Anthropology professor Homa Hoodfar.

File photo

by Marie Valla

Anthropology Professor Homa Hoodfar has spent three years bringing together the experiences of Muslim female activists and her own teaching and research. The result is a handbook called Building Civil Societies: A Guide for Social and Political Activism.

It was written with Nelofer Pazira and published by the Women Living Under Muslim Laws network (WLUML), of which Professor Hoodfar is an active member.

“We had received appeals for help from people in the developing countries who weren’t too sure how to write protest letters,” Hoodfar explained, “and at the beginning, we wrote back to them individually. But the number increased. We decided we wanted something clear, simple — a guide on how to write protest letters and much more.”

The WLUML was started in 1984 by a group of exiled women, and Hoodfar, who was born in Iran, joined them. By the time of the Beijing women’s conference, a decade later, the WLUML had more than 2,000 contacts with NGOs in most of the Muslim countries. Its primary goal is to create links between women and women’s groups in the Muslim countries and communities.

Homa Hoodfar’s handbook is about education and an alternative form of politics. In it, she says that politics is not just something for old men. It’s about the redistribution of resources and social justice. “If you define it this way, a lot of people, including women, are interested in participating.”

If Muslim women hope to change the way things are done, they need to get together. The failure of Benazir Bhutto, once Pakistan’s prime minister, is clear evidence that a woman alone cannot change the whole structure by herself, Hoodfar said.

She advocates an activism that goes beyond changes of government, and says it is essential to improve society as a whole. This is why she makes a distinction in her handbook’s title between political and social activism.

“Look at Afghanistan,” she said. “In the 1970s, a group of young, highly educated men, with the best of intentions, took over the government. Well, they tore apart the country, and now, with the Taliban, the situation is worse than at any time in history before.”

For Hoodfar, who has been teaching at Concordia since 1991, scholarship and activism are rooted in her desire for social change.

“I started my research on women in shantytowns when I was 16 and still in high school in Teheran,” she said. “It was before I even knew what anthropology was.”
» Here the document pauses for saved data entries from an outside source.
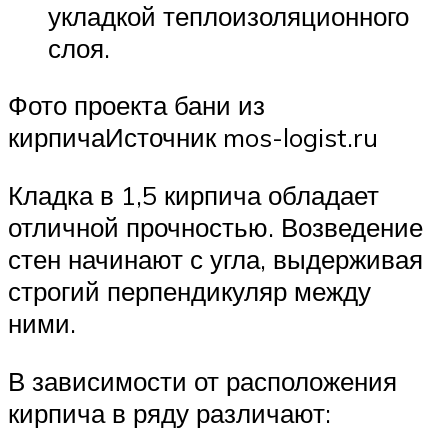
укладкой теплоизоляционного
слоя.
Фото проекта бани из
кирпичаИсточник mos-logist.ru
Кладка в 1,5 кирпича обладает
отличной прочностью. Возведение
стен начинают с угла, выдерживая
строгий перпендикуляр между
ними.
В зависимости от расположения
кирпича в ряду различают: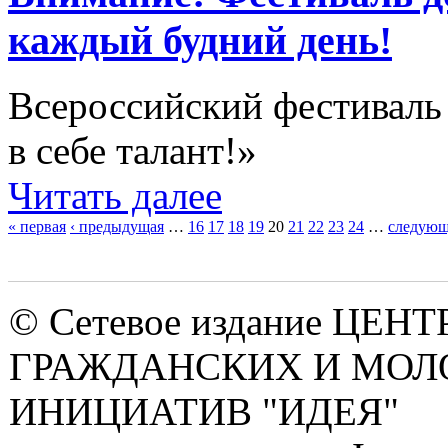
каждый будний день!
Всероссийский фестиваль 
в себе талант!»
Читать далее
« первая
‹ предыдущая
…
16
17
18
19
20
21
22
23
24
…
следующ
Страницы
© Сетевое издание ЦЕНТ
ГРАЖДАНСКИХ И МО
ИНИЦИАТИВ "ИДЕЯ"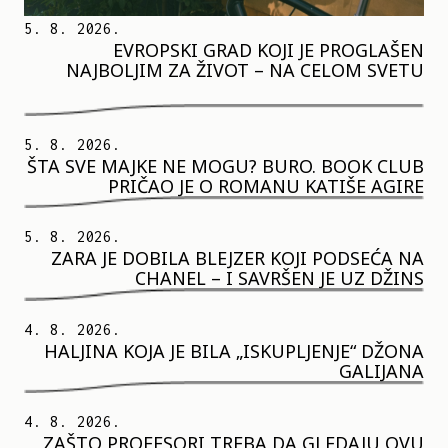
5. 8. 2026.
EVROPSKI GRAD KOJI JE PROGLAŠEN
NAJBOLJIM ZA ŽIVOT – NA CELOM SVETU
5. 8. 2026.
ŠTA SVE MAJKE NE MOGU? BURO. BOOK CLUB
PRIČAO JE O ROMANU KATIŠE AGIRE
5. 8. 2026.
ZARA JE DOBILA BLEJZER KOJI PODSEĆA NA
CHANEL – I SAVRŠEN JE UZ DŽINS
4. 8. 2026.
HALJINA KOJA JE BILA „ISKUPLJENJE“ DŽONA
GALIJANA
4. 8. 2026.
ZAŠTO PROFESORI TREBA DA GLEDAJU OVU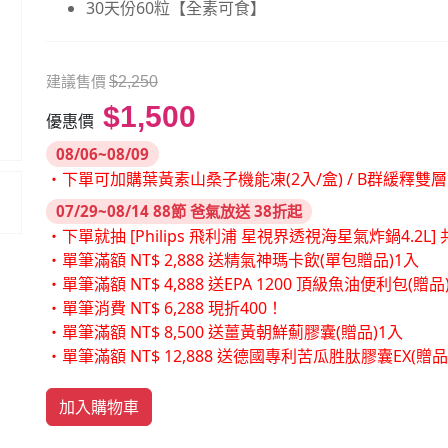
30天份60粒【全素可食】
建議售價
$2,250
$1,500
優惠價
08/06~08/09
・下單可加購葉黃素山桑子機能凍(2入/盒) / B群緩釋雙
07/29~08/14 88節 爸氣放送 38折起
・下單就抽 [Philips 飛利浦 星視界透視海星氣炸鍋4.2L] 共
・單筆滿額 NT$ 2,888 送精氣神瑪卡飲(單包贈品)1入
・單筆滿額 NT$ 4,888 送EPA 1200 頂級魚油便利包(贈品
・單筆消費 NT$ 6,288 現折400！
・單筆滿額 NT$ 8,500 送薑黃朝鮮薊膠囊(贈品)1入
・單筆滿額 NT$ 12,888 送德國專利苦瓜胜肽膠囊EX(贈
加入購物車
An important part of Hoodfar’s work has been devoted to changing the image of Islam in the Western world. The media coverage of the flogging of Beruya Magazu, a Nigerian Muslim girl who was flogged 100 times for having had (probably forced) extra-marital sex, still makes Hoodfar grind her teeth in anger.

“Support should have been given to local human rights associations,” Hoodfar said. “We should have made them look important internationally and [not simply complained to] make ourselves feel good.”

She says the press didn’t ask the right questions. “Instead of saying it’s barbaric‚ they should ask Nigerians, who have been Muslim for a very long time, why they suddenly declared the sharia [Islamic jurisprudence].”

Hoodfar puts her faith in the younger generation around the world, and said she’s happy about Concordia’s decision to let students apply to have their final exams deferred so they can demonstrate at the Summit of the Americas in Quebec City in April.

“In the past three years, there have been changes in the student body,” she said. “This gives me hope.”